> 課題文:

No.324 自然治癒力か、自己治癒力か、神の治癒力か 2008.3.16

自然治癒力か、自己治癒力か、神の治癒力か

   一、自 然 治 癒 力

 初め、神様が天と地を造られました。第一日から第六日までに、光や空や植物や太陽や月や、そして海や地上の多くの生物を造られました。最後に人を造られました。
 そこで神様は、すべてのものを見られて、「それは、はなはだ良かった」と仰せになったと聖書にあります。更に聖書の記事はこう続きます。
 「神様は第七日目には創造のわざをやめ、休まれた」というのです。どういうことでしょうか。
 それは、つまり造られたもののすべてが完全であると認められたので、造られたもののすべては自律的に、自分で存在し、自分で活動し、その種の範囲において自ら進化もする、そういう自動装置を神様が、おつけになったということです。
 ですから、生物すべては傷や病気を受けたとき、自分の中にある自律システムで治癒を行う、これが自然治癒力です。
 この力は生物全部に備わっています。もちろん人間にも十分備わっています。昔から、賢い医者は言ったものです。「怪我や病気を治すのは皆さんの体の中にある自然治癒力ですよ。私たち医者はその加勢をするにすぎません。薬を飲ませたり、手術をしたりします。しかしその病気や傷を癒すのは自然治癒力です。信仰をお持ちの人はそれを神様の力というでしょうがね」などと。
 この力は万人に平等です。善人にも悪人にも平等に働きます。ちょうど、太陽の光と熱が、また雨や風が、善人にも悪人にも平等に与えられるようにです(マタイ5:45参照)。
 しかし、ちょっと注意を要する点があります。一般の動物と違って、人間にはどうもその自然治癒力の働きに差があるのです。人によって、その自然治癒力の働きに差があるようです。なぜでしょうか。
 人の場合、その人自身の思考の傾向、態度、心構え、そういったものによって治癒の経過に差が出るので、気分の明るい人、積極思考の人は病気が早く治り、神経質な人、消極的な人、愚痴の多い人は治りが遅い。こういう傾向がありますね。

   二、自 己 治 癒 力

 ここにある人間だけに起る治癒力の較差の問題。それは人間の意識の持ち方しだいで病気は早く治りもするし、その逆もあるということです。ここに目を留めたのが、先年から知られて来た「脳内革命」や「快癒力」等の本です。
 かつてノーマン・カズンズというアメリカの著名な編集者が頑固な膠原病になったとき、寄席や喜劇のビデオを買い込んでベッドに持ちこみました。そして、それを朝から晩まで見て腹を抱えて笑ったそうです。そうしたら難病の膠原病が医師の見通しの3分の1の期間で治癒したといいます。20年ほど前の話です。
 生長の家の信者さんで、癌にかかった人がいました。その人が生長の家の教えにしたがって、すべてのことに「感謝します。感謝します」、と生活しているうちに、その癌がいっぺんに治ってしまったという事実がありました。この事例を、心療内科創始者の池見酉次郎先生がしばしば取り上げたものです。
 ここ10年来、私が「笑いましょう、笑いましょう」というのも、正直に言って生長の家の谷口雅春先生の真似だと言えます。

> 抽出データ:
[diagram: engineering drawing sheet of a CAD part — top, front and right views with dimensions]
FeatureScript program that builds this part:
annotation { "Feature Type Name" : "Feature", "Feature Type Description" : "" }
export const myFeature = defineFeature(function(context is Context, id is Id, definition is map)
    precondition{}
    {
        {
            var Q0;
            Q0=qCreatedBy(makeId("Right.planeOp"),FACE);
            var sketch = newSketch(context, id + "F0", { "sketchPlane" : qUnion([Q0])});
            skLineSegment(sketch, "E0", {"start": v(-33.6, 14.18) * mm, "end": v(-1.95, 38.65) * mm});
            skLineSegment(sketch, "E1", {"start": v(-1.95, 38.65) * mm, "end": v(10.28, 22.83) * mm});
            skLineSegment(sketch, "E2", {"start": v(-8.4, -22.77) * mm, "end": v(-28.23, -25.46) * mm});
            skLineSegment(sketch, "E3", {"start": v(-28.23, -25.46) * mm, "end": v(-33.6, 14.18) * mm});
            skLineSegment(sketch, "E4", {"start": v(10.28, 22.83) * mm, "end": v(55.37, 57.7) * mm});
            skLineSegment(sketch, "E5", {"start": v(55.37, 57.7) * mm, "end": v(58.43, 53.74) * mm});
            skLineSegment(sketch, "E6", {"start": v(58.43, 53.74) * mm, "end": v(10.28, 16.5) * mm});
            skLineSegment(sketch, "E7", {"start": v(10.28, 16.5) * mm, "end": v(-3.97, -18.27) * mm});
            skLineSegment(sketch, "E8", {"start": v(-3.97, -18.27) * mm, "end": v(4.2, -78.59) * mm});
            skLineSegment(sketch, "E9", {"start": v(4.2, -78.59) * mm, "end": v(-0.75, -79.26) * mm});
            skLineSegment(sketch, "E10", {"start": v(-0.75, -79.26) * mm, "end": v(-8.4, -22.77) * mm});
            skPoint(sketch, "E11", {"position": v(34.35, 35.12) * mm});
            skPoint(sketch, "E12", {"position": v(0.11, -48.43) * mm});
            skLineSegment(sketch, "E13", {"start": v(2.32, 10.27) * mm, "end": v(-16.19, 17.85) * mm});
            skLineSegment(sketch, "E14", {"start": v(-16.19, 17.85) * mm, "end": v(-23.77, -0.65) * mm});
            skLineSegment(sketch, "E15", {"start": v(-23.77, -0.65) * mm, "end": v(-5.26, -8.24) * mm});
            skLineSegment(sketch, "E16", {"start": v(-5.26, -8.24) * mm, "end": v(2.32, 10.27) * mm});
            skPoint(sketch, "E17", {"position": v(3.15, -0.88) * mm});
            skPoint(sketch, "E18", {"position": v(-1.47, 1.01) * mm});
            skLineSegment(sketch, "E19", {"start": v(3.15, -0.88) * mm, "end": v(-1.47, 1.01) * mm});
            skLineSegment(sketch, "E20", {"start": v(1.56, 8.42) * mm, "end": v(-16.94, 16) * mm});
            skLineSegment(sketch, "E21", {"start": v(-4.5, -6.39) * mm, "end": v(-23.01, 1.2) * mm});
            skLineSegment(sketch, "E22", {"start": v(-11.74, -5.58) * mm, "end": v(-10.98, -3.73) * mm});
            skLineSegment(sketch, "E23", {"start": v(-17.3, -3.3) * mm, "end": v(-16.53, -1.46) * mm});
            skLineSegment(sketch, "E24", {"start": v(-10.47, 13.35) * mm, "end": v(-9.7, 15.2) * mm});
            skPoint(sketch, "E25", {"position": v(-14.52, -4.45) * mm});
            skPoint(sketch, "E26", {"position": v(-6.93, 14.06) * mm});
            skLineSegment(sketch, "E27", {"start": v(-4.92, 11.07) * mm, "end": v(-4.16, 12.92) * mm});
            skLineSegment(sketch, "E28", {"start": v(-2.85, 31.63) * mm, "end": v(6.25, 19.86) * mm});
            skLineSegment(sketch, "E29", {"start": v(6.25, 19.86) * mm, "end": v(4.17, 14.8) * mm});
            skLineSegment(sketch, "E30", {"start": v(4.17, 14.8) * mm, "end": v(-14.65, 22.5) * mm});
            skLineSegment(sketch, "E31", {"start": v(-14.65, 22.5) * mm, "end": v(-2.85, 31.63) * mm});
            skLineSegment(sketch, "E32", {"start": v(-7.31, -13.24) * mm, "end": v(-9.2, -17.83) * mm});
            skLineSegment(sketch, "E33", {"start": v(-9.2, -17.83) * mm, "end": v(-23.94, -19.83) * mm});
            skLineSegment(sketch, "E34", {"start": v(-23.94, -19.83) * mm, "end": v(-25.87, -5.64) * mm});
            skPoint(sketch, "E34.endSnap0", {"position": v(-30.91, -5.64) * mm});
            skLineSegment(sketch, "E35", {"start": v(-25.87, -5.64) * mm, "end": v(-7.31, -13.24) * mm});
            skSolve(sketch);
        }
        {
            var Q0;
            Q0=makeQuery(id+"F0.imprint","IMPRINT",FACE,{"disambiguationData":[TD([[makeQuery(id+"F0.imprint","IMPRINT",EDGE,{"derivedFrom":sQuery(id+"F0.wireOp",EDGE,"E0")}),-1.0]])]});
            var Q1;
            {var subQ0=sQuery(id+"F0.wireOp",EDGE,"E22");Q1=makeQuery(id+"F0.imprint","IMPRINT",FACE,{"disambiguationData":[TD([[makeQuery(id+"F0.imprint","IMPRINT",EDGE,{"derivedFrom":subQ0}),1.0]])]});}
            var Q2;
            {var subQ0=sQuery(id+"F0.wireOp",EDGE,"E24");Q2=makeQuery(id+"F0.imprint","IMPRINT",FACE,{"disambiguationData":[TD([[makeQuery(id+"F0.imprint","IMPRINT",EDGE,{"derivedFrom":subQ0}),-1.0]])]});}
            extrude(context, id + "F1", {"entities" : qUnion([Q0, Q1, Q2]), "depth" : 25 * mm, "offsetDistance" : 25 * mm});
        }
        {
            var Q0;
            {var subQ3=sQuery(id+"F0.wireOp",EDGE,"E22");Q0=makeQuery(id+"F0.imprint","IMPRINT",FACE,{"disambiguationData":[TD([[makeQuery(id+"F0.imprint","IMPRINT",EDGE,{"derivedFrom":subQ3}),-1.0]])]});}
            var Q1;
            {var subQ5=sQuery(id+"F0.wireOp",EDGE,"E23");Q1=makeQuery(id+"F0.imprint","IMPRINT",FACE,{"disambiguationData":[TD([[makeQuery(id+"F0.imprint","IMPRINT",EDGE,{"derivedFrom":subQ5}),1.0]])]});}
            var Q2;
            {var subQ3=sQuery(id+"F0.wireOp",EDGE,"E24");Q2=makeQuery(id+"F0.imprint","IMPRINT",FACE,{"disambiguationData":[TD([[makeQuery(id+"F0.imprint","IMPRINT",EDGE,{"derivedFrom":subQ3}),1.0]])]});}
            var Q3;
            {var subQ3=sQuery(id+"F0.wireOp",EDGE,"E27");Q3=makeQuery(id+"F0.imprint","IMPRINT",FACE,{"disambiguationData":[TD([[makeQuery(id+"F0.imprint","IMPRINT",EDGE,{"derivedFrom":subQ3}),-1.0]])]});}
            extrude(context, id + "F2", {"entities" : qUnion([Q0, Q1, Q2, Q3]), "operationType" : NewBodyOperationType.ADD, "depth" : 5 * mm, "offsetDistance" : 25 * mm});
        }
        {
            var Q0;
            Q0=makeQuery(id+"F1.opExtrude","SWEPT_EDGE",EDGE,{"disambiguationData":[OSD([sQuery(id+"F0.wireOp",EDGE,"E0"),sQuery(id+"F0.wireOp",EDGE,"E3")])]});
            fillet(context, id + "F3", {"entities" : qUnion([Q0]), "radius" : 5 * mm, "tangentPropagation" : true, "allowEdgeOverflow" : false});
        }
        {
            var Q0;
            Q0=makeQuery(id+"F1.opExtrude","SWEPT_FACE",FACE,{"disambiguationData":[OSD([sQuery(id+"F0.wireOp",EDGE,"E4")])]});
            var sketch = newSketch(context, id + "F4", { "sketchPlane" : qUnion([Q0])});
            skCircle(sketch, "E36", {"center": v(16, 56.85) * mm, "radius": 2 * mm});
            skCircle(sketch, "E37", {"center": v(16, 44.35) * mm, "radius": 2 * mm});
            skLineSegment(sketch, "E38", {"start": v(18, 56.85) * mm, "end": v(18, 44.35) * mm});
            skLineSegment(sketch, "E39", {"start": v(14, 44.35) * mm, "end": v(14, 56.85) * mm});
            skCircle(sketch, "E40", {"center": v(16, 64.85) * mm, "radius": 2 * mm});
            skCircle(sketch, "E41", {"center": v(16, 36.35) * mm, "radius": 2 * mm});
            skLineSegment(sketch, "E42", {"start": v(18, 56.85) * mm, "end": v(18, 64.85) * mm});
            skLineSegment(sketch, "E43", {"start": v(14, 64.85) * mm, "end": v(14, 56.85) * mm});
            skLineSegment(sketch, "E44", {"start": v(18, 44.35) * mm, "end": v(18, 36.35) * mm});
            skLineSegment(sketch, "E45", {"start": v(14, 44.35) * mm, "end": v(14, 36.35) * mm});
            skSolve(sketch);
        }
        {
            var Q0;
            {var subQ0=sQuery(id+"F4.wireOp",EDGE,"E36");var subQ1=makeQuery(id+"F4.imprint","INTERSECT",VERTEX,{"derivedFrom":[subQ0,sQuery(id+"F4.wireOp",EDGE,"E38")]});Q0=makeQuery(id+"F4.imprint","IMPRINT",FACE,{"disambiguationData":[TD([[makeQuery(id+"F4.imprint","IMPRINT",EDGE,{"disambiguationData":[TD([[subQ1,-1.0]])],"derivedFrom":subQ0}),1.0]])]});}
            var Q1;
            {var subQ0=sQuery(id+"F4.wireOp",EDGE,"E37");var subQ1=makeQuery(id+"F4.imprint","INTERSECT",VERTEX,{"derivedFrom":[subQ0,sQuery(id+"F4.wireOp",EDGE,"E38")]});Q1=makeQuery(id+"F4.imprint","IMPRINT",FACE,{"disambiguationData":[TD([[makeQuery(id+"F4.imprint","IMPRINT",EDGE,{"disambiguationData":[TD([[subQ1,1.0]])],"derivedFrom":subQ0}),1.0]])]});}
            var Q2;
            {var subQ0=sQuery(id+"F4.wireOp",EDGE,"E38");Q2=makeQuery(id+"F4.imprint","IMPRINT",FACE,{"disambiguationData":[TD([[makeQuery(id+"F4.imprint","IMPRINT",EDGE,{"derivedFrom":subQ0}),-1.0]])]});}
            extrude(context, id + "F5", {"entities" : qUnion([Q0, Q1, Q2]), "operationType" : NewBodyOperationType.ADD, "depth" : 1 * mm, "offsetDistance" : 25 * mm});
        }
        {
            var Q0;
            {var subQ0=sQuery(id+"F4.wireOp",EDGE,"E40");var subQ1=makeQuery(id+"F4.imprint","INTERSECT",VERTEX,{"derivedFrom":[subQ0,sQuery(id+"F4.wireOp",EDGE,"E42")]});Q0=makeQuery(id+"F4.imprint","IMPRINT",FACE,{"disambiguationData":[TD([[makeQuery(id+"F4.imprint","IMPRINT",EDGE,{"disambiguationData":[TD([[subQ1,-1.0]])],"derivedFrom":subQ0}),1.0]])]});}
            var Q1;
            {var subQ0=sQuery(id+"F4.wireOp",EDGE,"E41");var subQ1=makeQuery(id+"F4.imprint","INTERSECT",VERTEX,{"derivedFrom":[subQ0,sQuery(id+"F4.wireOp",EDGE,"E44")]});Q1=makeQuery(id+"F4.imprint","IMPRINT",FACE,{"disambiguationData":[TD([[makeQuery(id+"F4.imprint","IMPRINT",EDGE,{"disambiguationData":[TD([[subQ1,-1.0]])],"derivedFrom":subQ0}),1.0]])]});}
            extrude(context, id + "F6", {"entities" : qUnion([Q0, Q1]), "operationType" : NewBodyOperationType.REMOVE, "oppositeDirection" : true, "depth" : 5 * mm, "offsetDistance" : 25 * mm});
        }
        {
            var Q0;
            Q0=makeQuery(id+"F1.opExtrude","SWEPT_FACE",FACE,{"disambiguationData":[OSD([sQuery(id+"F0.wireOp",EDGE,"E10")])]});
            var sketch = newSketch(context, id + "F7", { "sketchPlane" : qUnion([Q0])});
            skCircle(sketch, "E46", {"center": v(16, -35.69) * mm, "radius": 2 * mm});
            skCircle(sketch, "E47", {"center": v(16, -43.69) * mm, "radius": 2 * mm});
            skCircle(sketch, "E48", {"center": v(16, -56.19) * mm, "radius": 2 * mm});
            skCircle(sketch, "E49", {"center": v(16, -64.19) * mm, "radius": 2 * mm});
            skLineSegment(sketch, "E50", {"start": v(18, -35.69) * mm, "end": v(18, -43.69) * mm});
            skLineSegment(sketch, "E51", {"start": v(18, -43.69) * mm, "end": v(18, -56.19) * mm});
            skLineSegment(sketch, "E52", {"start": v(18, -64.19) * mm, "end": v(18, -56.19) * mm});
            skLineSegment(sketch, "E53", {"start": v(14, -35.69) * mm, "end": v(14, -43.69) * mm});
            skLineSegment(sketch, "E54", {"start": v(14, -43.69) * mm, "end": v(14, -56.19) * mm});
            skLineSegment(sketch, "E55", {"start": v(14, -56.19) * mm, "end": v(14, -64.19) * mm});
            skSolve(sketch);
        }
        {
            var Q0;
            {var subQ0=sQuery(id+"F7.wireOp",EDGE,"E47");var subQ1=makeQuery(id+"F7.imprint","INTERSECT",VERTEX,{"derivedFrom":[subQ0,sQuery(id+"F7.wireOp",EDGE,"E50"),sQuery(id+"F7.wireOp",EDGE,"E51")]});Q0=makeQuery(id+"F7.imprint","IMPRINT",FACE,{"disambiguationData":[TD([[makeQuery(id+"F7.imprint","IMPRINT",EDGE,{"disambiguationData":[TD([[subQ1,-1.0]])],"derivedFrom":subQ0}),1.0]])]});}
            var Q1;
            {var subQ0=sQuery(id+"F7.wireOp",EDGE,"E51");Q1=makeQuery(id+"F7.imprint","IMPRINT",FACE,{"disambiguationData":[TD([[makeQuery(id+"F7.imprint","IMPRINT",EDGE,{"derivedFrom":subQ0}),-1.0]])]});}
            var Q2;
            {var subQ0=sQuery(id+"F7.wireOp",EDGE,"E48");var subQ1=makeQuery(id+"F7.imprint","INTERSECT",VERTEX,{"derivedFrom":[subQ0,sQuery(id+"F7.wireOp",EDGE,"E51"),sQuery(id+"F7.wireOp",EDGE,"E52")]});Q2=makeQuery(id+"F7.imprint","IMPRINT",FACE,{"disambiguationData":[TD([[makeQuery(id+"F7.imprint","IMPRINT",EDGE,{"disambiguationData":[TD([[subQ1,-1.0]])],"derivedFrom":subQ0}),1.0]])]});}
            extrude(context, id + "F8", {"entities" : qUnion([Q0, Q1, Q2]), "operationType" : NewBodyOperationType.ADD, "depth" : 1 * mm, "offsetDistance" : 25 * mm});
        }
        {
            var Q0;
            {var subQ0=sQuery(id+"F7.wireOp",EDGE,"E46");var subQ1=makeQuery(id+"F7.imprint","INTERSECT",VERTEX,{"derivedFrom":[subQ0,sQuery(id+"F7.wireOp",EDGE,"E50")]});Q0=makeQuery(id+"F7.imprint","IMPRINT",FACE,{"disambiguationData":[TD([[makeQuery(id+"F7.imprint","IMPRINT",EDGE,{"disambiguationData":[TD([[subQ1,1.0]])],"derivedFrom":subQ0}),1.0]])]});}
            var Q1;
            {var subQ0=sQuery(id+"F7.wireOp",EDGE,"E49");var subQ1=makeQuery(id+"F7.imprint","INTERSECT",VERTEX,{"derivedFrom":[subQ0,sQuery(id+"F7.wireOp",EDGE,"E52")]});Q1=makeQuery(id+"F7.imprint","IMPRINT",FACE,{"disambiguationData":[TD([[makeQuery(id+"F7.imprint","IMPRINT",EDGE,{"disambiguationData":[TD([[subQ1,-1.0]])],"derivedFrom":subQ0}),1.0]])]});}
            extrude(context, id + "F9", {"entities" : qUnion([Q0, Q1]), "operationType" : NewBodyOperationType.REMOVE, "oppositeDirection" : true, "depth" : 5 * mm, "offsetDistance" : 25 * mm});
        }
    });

> 解くべき問題:
A) 治癒力についての課題文から、「一、自 然 治 癒 力」を含む語句で始まり「というでしょうがね」などと。」で終わる部分を、一字一句変えずに書き写しなさい。
B) 治癒力についての課題文によると、ノーマン・カズンズの膠原病は、医師の見通しと比べてどれほどの期間で治癒したか。
C) 治癒力についての課題文の最後の文を受けて、その続きを書き継ぎなさい。

> 解答:
A)
一、自 然 治 癒 力

 初め、神様が天と地を造られました。第一日から第六日までに、光や空や植物や太陽や月や、そして海や地上の多くの生物を造られました。最後に人を造られました。
 そこで神様は、すべてのものを見られて、「それは、はなはだ良かった」と仰せになったと聖書にあります。更に聖書の記事はこう続きます。
 「神様は第七日目には創造のわざをやめ、休まれた」というのです。どういうことでしょうか。
 それは、つまり造られたもののすべてが完全であると認められたので、造られたもののすべては自律的に、自分で存在し、自分で活動し、その種の範囲において自ら進化もする、そういう自動装置を神様が、おつけになったということです。
 ですから、生物すべては傷や病気を受けたとき、自分の中にある自律システムで治癒を行う、これが自然治癒力です。
 この力は生物全部に備わっています。もちろん人間にも十分備わっています。昔から、賢い医者は言ったものです。「怪我や病気を治すのは皆さんの体の中にある自然治癒力ですよ。私たち医者はその加勢をするにすぎません。薬を飲ませたり、手術をしたりします。しかしその病気や傷を癒すのは自然治癒力です。信仰をお持ちの人はそれを神様の力というでしょうがね」などと。

B) 医師の見通しの3分の1の期間で治癒した。

C)
 ここで分かるのは、自分の意志で、自分の心を働かせて、自然治癒力を倍増させることが出来るということです。(学問的に言えば、脳の中のエンドルフィンをたくさん放出させればよいのです)。つまり、私たちの意識を明るく楽しい方向に変えて行こう、ということに尽きます。
 私は先年、キャロル・ハーシュバという人と、マーク・イーアン・バリシュという人の共著の「癌が消えた」という本を見つけて買いました。
 この本のサブ・タイトルに「驚くべき自己治癒力」とありました。実は私はこの時はじめて、自己治癒力という言葉にお目にかかりました。自然治癒力ではなくて、人間が自己の力で思考の方向をきめ、心構えを変える事によって、病が治癒に向かうと言うのです。
 これは実は、理屈はともかく、宗教的な、また修養的指導者たちが様々に、これまでもずっと奨励してきた方法ではありませんか。

   三、心を変える方法について

 前記で、「思考の方向をきめ、心構えを変える」などと書きましたが、これが多くの人にとって大変むつかしい、と誤解されています。そういうことは、固い決心や、きびしい修業や、神秘的回心経験などを経て、やっと可能なのだと思われています。
 キリスト教でも徹夜の祈りとか、断食祈祷とかが奨励されます。たしかに徹夜の祈りや断食祈祷はすばらしいことです。良いことです。しかし、これを病気の癒しのためにマニュアル化することについては私はやや懸念します。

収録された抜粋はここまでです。